EXERCISE PROMPT: Reproduce the tail of the data exactly. It starts at the line containing "dass PR-Agenturen der" and runs to the last line.

************

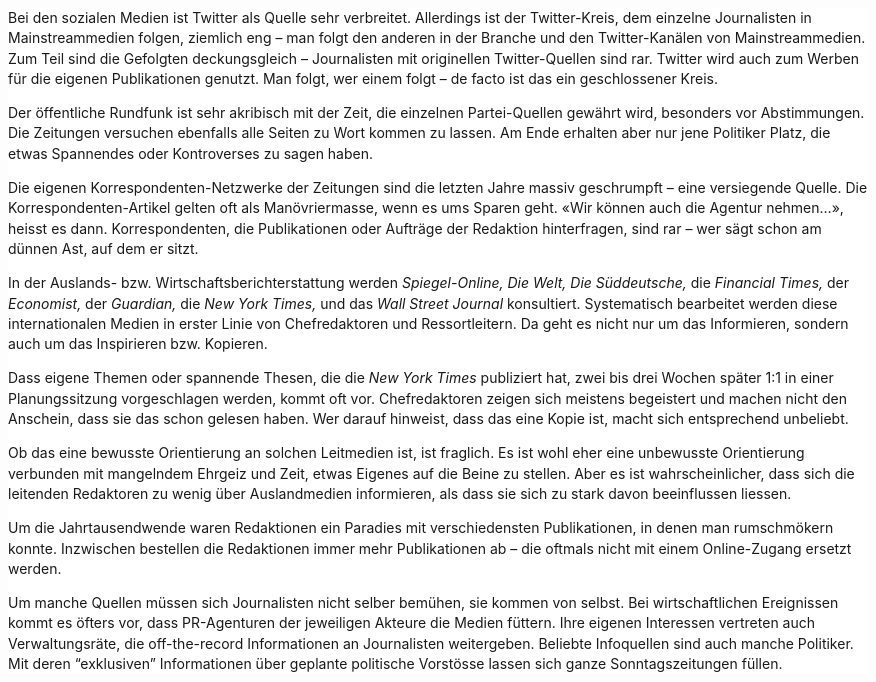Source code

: Bei den sozialen Medien ist Twitter als Quelle sehr verbreitet.
Allerdings ist der Twitter-Kreis, dem einzelne Journalisten in
Mainstreammedien folgen, ziemlich eng – man folgt den anderen in der
Branche und den Twitter-Kanälen von Mainstreammedien. Zum Teil sind die
Gefolgten deckungsgleich – Journalisten mit originellen Twitter-Quellen
sind rar. Twitter wird auch zum Werben für die eigenen Publikationen
genutzt. Man folgt, wer einem folgt – de facto ist das ein geschlossener
Kreis.

Der öffentliche Rundfunk ist sehr akribisch mit der Zeit, die einzelnen
Partei-Quellen gewährt wird, besonders vor Abstimmungen. Die Zeitungen
versuchen ebenfalls alle Seiten zu Wort kommen zu lassen. Am Ende
erhalten aber nur jene Politiker Platz, die etwas Spannendes oder
Kontroverses zu sagen haben.

Die eigenen Korrespondenten-Netzwerke der Zeitungen sind die letzten
Jahre massiv geschrumpft – eine versiegende Quelle. Die
Korrespondenten-Artikel gelten oft als Manövriermasse, wenn es ums
Sparen geht. «Wir können auch die Agentur nehmen…», heisst es dann.
Korrespondenten, die Publikationen oder Aufträge der Redaktion
hinterfragen, sind rar – wer sägt schon am dünnen Ast, auf dem er sitzt.

In der Auslands- bzw. Wirtschaftsberichterstattung werden
*Spiegel-Online, Die Welt, Die Süddeutsche,* die *Financial Times,* der
*Economist,* der *Guardian,* die *New York Times,* und das *Wall Street
Journal* konsultiert. Systematisch bearbeitet werden diese
internationalen Medien in erster Linie von Chefredaktoren und
Ressortleitern. Da geht es nicht nur um das Informieren, sondern auch um
das Inspirieren bzw. Kopieren.

Dass eigene Themen oder spannende Thesen, die die *New York Times*
publiziert hat, zwei bis drei Wochen später 1:1 in einer Planungssitzung
vorgeschlagen werden, kommt oft vor. Chefredaktoren zeigen sich meistens
begeistert und machen nicht den Anschein, dass sie das schon gelesen
haben. Wer darauf hinweist, dass das eine Kopie ist, macht sich
entsprechend unbeliebt.

Ob das eine bewusste Orientierung an solchen Leitmedien ist, ist
fraglich. Es ist wohl eher eine unbewusste Orientierung verbunden mit
mangelndem Ehrgeiz und Zeit, etwas Eigenes auf die Beine zu stellen.
Aber es ist wahrscheinlicher, dass sich die leitenden Redaktoren zu
wenig über Auslandmedien informieren, als dass sie sich zu stark davon
beeinflussen liessen.

Um die Jahrtausendwende waren Redaktionen ein Paradies mit
verschiedensten Publikationen, in denen man rumschmökern konnte.
Inzwischen bestellen die Redaktionen immer mehr Publikationen ab – die
oftmals nicht mit einem Online-Zugang ersetzt werden.

Um manche Quellen müssen sich Journalisten nicht selber bemühen, sie
kommen von selbst. Bei wirtschaftlichen Ereignissen kommt es öfters vor,
dass PR-Agenturen der jeweiligen Akteure die Medien füttern. Ihre
eigenen Interessen vertreten auch Verwaltungsräte, die off-the-record
Informationen an Journalisten weitergeben. Beliebte Infoquellen sind
auch manche Politiker. Mit deren “exklusiven” Informationen über
geplante politische Vorstösse lassen sich ganze Sonntags­zeitungen
füllen.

************

WRITTEN ANSWER:
dass PR-Agenturen der jeweiligen Akteure die Medien füttern. Ihre
eigenen Interessen vertreten auch Verwaltungsräte, die off-the-record
Informationen an Journalisten weitergeben. Beliebte Infoquellen sind
auch manche Politiker. Mit deren “exklusiven” Informationen über
geplante politische Vorstösse lassen sich ganze Sonntags­zeitungen
füllen.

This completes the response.